The email was a one-liner. “When can I drive your car?” What a jerk. I replied, “When I can drive yours" (meaning the police one). We basically bantered back and forth like this over the next few days. Since the Super Bowl was quickly approaching, one of us came up with the idea that we’d make a bet. If the Colts won, Mike got to drive my car for an entire day. If the Bears won, um, I actually don’t remember even having a prize, so obviously I didn't have much stake in the game. Peyton won and thus, Mike did too. I was school girl giddy the day we planned to meet. Mike says all he remembers was wanting to drive my car...I met him and he drove me to Raleigh for our first official date. I think I said three whole sentences the entire afternoon/night. If you know me, you know it would take a zombie apocalypse to make me shut up for five minutes, therefore, it can be said I wasn't myself that day. I was insanely nervous. He is a smoker, so I think at some point I even tried to smoke a cigarette to be cool like him, but that worked out horribly because I didn't inhale and basically wasted a cig from his pac--which he was obviously not a fan of.

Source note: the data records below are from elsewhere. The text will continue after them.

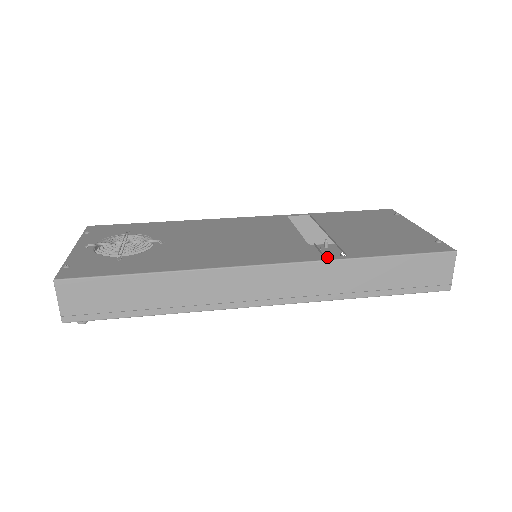
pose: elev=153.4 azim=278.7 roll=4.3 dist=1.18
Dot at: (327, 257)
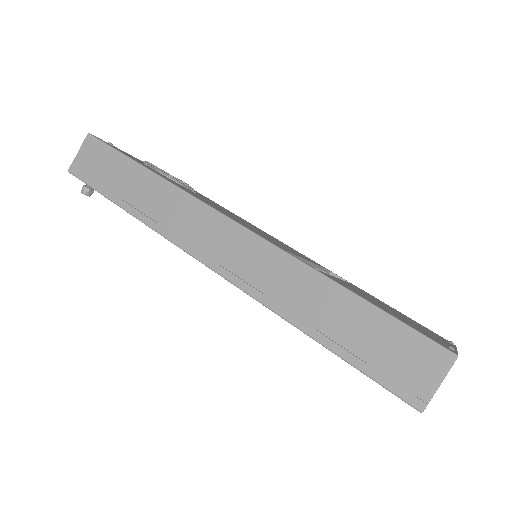
Dot at: occluded
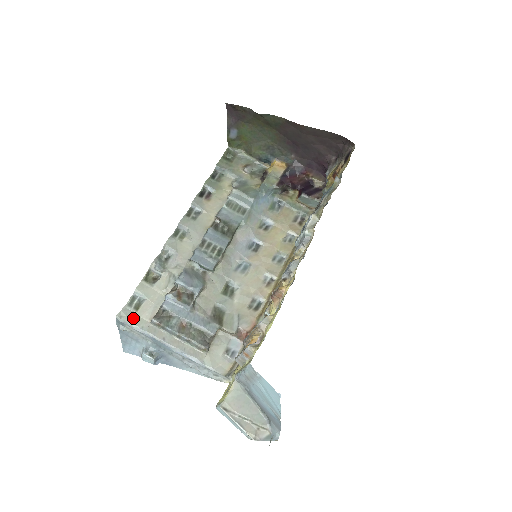
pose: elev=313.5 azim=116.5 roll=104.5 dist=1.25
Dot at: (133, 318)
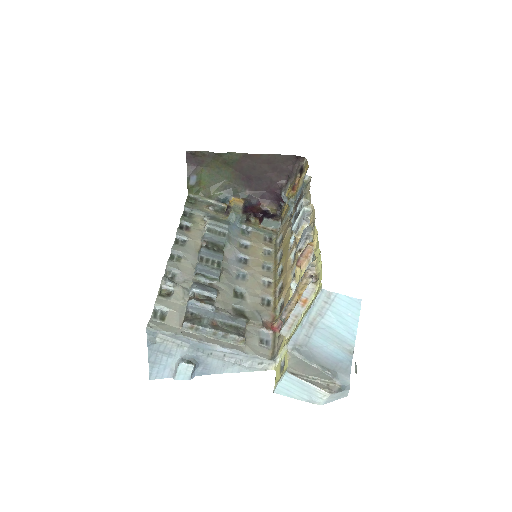
Dot at: (163, 327)
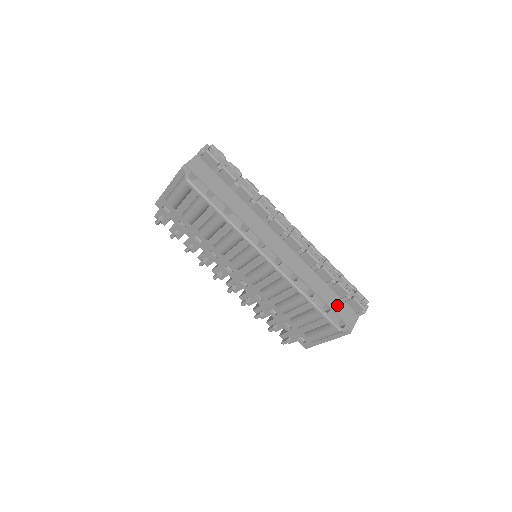
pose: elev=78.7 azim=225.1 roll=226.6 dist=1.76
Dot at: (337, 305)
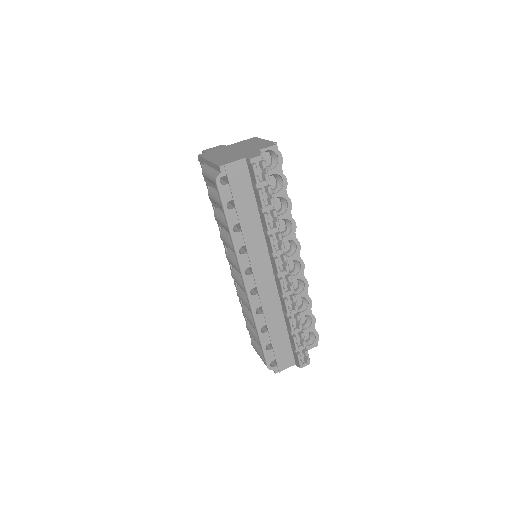
Dot at: (282, 348)
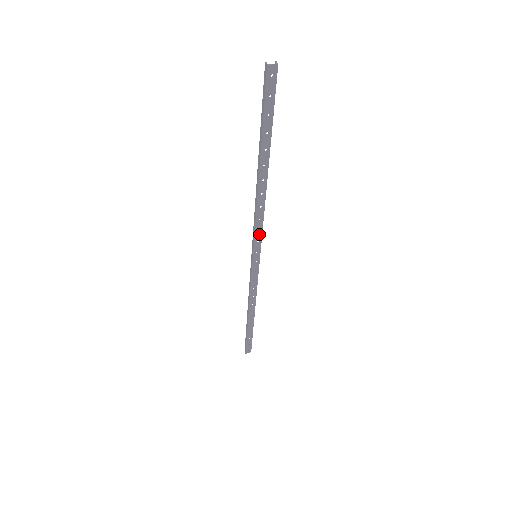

From his emails, I knew he was intelligent because there were hardly any grammar and spelling errors. Aside from teeth, that’s my thing. We spent most of the evening together, silently, and ended the night with not so much as a peck on the lips, and I mean the dry kind that you give your granny. I liked him, but our age difference worried me. He says to this day that he wasn't going to contact me after that date because of how snobby I was. I had a court date for a speeding ticket the following week on Valentine’s Day and I think he texted me to see how it went. I was on another date that night and after that date was over, I texted (is this even the correct tense of "text?!") Mike back and we haven’t STOPPED talking since then. He may not have gotten me to say a word on our first date, but I can promise you, he relishes every opportunity to get me to be quiet now.

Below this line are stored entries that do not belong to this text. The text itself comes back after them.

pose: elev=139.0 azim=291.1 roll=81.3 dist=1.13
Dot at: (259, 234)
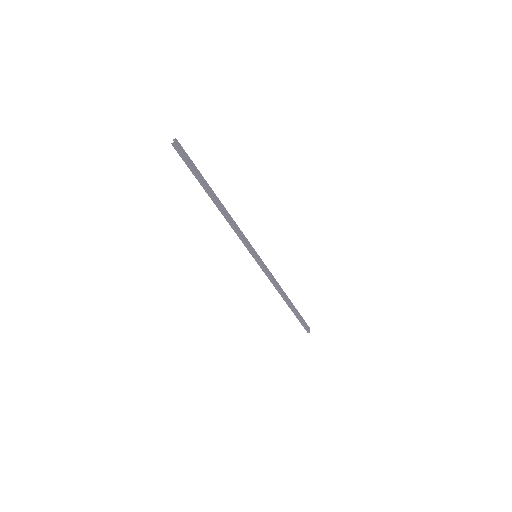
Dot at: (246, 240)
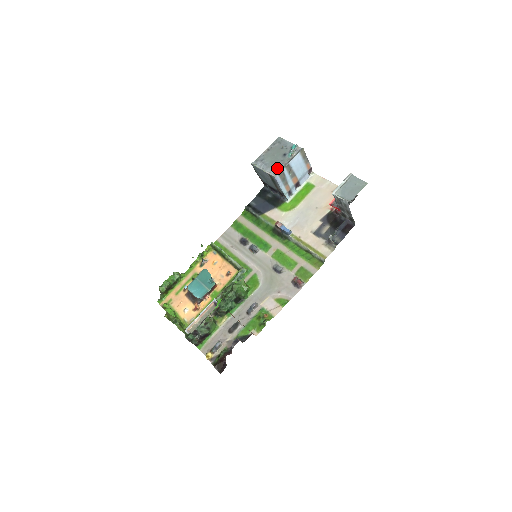
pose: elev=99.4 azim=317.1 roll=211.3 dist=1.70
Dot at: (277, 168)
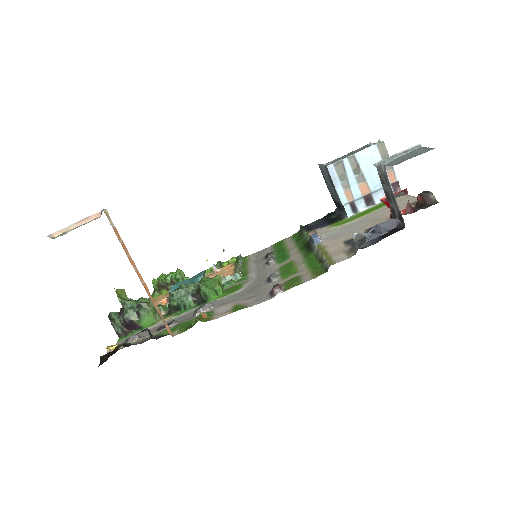
Dot at: occluded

I guess this is why I take this unhealthy attachment to a football team and in particularly, a star quarterback, in stride. When the going gets tough for us, (and that's quite frequent) at least we still have each other--baby or not. If it wasn't for a stupid bet on a team, I’d never be where I am today with the person who has helped shape me into what kind of person I am...which is clearly a silver medal to the thirty-something, broken-down quarterback for the Green Bay Packers.